**Exercise prompt:** Each line below is to be copied exactly; images do not go into the copy.

**Rendered page images:**

□ □ □ □ □

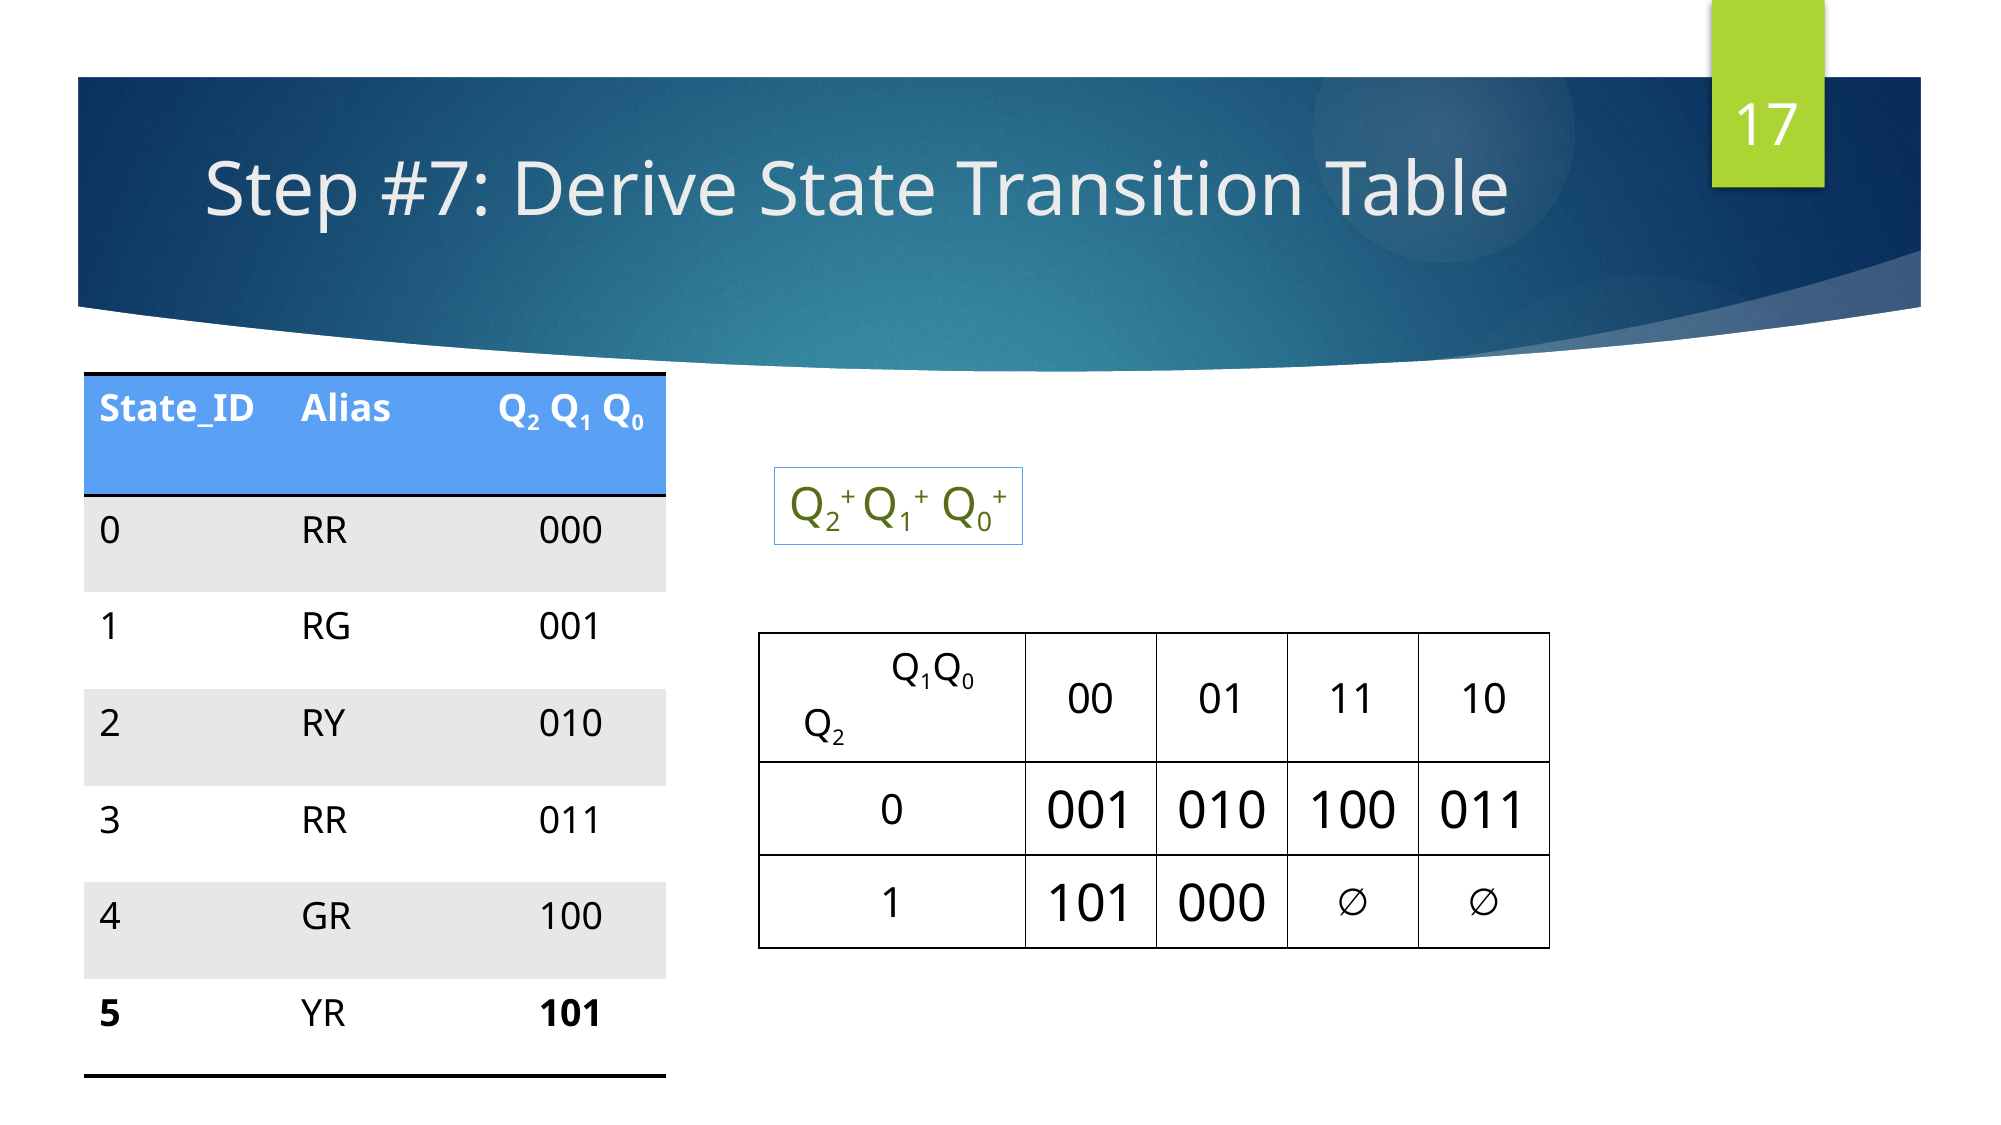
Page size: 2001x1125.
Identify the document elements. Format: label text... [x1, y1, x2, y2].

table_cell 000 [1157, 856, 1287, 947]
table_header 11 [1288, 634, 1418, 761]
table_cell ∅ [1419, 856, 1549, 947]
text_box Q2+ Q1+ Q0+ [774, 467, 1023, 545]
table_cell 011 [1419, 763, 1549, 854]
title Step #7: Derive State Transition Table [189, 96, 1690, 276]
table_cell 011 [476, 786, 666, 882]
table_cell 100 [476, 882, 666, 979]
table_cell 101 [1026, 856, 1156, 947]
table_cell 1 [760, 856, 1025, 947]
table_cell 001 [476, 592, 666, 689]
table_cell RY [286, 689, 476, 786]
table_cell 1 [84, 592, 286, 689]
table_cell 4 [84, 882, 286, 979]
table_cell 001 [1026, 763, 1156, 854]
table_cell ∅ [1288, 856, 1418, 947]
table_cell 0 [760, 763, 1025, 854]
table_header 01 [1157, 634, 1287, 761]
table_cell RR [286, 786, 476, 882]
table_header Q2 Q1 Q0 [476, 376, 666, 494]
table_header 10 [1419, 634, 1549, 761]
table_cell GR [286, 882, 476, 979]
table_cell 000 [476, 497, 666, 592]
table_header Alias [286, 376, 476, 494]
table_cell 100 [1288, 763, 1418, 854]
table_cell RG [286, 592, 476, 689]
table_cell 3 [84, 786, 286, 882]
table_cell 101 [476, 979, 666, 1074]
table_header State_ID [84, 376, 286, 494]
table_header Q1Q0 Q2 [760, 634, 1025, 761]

□ □ □ □ □

**Exercise solution:**
Page size: 2001x1125.
Identify the document elements. Format: label text... [x1, y1, x2, y2].

table_cell 000 [1157, 856, 1287, 947]
table_header 11 [1288, 634, 1418, 761]
table_cell ∅ [1419, 856, 1549, 947]
text_box Q2+ Q1+ Q0+ [774, 467, 1023, 545]
table_cell 011 [1419, 763, 1549, 854]
title Step #7: Derive State Transition Table [189, 96, 1690, 276]
table_cell 011 [476, 786, 666, 882]
table_cell 100 [476, 882, 666, 979]
table_cell 101 [1026, 856, 1156, 947]
table_cell 1 [760, 856, 1025, 947]
table_cell 001 [476, 592, 666, 689]
table_cell RY [286, 689, 476, 786]
table_cell 1 [84, 592, 286, 689]
table_cell 4 [84, 882, 286, 979]
table_cell 001 [1026, 763, 1156, 854]
table_cell ∅ [1288, 856, 1418, 947]
table_cell 0 [760, 763, 1025, 854]
table_header 01 [1157, 634, 1287, 761]
table_cell RR [286, 786, 476, 882]
table_header Q2 Q1 Q0 [476, 376, 666, 494]
table_header 10 [1419, 634, 1549, 761]
table_cell GR [286, 882, 476, 979]
table_cell 000 [476, 497, 666, 592]
table_header Alias [286, 376, 476, 494]
table_cell 100 [1288, 763, 1418, 854]
table_cell RG [286, 592, 476, 689]
table_cell 3 [84, 786, 286, 882]
table_cell 101 [476, 979, 666, 1074]
table_header State_ID [84, 376, 286, 494]
table_header Q1Q0 Q2 [760, 634, 1025, 761]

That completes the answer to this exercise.